DATA PROVIDED:
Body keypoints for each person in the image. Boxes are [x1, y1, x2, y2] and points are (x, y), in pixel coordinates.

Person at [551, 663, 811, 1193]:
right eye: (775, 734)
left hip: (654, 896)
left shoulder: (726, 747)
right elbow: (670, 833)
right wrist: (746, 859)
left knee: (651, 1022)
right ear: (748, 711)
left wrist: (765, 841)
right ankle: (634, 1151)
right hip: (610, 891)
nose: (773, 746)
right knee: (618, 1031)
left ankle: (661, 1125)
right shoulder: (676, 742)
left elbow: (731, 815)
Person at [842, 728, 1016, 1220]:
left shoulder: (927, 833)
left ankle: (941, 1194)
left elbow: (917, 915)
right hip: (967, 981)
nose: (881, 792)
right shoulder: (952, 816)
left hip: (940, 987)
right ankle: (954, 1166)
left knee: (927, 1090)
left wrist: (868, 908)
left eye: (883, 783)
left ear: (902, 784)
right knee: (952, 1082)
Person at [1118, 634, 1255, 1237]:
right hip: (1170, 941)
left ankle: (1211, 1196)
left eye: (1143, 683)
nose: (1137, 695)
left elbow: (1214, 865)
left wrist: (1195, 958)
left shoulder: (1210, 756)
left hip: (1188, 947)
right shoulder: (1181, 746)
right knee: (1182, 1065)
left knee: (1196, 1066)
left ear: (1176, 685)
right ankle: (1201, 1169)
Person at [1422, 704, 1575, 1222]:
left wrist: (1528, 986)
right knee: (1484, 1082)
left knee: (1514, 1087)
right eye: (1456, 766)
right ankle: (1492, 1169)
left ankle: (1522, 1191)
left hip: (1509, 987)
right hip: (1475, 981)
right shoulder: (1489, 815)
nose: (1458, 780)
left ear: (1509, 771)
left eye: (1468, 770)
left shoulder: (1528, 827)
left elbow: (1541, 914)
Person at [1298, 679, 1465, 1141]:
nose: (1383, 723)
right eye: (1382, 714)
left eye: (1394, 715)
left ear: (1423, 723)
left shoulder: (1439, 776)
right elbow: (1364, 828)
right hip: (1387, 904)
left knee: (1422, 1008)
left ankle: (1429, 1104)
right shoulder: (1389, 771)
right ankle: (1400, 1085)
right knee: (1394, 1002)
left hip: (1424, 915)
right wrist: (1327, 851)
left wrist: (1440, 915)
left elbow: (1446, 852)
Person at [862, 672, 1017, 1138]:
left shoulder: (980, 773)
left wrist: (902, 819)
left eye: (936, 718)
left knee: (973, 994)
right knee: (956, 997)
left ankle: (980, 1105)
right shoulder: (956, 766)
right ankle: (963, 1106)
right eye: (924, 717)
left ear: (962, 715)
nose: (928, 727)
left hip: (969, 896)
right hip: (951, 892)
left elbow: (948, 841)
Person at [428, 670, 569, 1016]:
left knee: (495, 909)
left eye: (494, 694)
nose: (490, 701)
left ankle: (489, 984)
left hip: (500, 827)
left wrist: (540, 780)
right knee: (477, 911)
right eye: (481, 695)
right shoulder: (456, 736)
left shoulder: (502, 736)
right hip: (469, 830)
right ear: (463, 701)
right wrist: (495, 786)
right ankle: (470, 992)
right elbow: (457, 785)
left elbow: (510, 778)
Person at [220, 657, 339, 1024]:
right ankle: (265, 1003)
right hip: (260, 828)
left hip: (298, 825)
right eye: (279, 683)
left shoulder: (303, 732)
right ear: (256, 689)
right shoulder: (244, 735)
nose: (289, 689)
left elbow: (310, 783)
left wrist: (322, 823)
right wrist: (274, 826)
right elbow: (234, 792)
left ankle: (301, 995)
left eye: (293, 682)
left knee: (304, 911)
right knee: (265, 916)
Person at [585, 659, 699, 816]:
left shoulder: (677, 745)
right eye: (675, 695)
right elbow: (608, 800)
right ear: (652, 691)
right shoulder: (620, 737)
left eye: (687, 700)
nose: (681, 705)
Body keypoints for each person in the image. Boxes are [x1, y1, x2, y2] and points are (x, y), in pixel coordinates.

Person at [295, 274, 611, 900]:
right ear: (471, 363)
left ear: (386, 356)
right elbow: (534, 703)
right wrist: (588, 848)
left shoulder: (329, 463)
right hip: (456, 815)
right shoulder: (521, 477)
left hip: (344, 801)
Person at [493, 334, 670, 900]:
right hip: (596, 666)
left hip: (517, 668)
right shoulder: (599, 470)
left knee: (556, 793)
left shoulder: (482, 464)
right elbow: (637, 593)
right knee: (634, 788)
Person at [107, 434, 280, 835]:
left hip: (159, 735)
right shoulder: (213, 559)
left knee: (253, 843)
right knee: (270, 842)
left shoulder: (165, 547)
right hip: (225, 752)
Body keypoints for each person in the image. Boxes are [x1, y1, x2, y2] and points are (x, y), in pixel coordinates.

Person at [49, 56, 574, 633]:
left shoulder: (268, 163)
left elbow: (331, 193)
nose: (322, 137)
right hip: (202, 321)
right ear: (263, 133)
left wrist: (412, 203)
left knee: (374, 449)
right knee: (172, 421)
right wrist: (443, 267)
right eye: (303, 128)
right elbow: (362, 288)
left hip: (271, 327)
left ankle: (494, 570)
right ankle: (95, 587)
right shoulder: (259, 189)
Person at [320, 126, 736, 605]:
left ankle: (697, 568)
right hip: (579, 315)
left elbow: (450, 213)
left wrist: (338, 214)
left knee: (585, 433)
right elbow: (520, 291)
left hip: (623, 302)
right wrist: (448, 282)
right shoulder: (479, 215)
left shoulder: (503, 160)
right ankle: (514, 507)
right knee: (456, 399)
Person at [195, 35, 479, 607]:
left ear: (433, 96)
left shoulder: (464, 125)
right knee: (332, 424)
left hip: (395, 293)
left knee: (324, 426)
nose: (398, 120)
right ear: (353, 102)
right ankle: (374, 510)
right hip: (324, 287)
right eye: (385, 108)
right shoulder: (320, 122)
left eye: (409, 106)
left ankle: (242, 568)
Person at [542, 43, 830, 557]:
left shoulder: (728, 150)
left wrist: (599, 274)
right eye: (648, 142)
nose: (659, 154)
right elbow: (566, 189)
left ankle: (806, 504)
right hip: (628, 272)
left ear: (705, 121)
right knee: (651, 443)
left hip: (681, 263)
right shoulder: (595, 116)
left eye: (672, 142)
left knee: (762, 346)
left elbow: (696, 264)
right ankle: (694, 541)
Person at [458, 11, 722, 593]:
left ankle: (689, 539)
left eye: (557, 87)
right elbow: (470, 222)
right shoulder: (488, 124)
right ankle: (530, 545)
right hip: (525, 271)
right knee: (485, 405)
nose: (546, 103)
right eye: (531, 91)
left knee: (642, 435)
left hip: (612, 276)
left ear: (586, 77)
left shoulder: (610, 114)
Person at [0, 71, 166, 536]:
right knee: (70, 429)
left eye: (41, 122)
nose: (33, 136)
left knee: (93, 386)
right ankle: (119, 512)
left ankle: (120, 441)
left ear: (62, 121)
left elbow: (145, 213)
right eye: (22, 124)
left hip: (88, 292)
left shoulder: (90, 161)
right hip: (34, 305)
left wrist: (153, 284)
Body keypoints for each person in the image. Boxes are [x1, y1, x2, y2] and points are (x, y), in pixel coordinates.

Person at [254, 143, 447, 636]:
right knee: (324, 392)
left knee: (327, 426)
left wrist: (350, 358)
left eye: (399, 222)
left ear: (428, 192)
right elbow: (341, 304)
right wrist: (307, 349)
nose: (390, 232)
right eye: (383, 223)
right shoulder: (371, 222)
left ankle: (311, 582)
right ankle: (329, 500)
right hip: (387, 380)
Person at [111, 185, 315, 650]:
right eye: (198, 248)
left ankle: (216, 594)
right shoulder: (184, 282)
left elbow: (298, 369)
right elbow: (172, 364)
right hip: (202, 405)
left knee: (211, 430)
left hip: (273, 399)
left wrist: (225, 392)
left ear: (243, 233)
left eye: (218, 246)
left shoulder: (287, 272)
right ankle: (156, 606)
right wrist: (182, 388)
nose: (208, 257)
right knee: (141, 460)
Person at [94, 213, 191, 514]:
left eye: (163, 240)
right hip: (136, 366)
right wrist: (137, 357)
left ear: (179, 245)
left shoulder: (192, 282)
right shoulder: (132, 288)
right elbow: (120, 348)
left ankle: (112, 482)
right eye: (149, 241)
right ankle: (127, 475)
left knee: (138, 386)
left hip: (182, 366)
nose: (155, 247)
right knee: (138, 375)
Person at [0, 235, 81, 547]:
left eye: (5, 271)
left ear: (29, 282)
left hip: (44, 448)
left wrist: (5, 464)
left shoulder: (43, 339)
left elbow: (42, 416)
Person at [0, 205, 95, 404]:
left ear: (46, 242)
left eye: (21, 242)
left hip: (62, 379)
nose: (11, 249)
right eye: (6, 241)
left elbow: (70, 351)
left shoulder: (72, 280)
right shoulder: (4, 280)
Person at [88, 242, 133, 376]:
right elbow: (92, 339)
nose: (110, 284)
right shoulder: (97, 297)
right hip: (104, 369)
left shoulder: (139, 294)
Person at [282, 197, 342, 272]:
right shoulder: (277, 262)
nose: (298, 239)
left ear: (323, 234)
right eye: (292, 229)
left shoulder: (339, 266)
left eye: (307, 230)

WHAT THE EXERCISE ASKS: All lines above from the one with "right ankle: (963, 1106)" to the one with "left elbow: (310, 783)", inclusive, should be copied exactly, and no other lines.

COMPLETED EXERCISE:
right ankle: (963, 1106)
right eye: (924, 717)
left ear: (962, 715)
nose: (928, 727)
left hip: (969, 896)
right hip: (951, 892)
left elbow: (948, 841)
Person at [428, 670, 569, 1016]:
left knee: (495, 909)
left eye: (494, 694)
nose: (490, 701)
left ankle: (489, 984)
left hip: (500, 827)
left wrist: (540, 780)
right knee: (477, 911)
right eye: (481, 695)
right shoulder: (456, 736)
left shoulder: (502, 736)
right hip: (469, 830)
right ear: (463, 701)
right wrist: (495, 786)
right ankle: (470, 992)
right elbow: (457, 785)
left elbow: (510, 778)
Person at [220, 657, 339, 1024]:
right ankle: (265, 1003)
right hip: (260, 828)
left hip: (298, 825)
right eye: (279, 683)
left shoulder: (303, 732)
right ear: (256, 689)
right shoulder: (244, 735)
nose: (289, 689)
left elbow: (310, 783)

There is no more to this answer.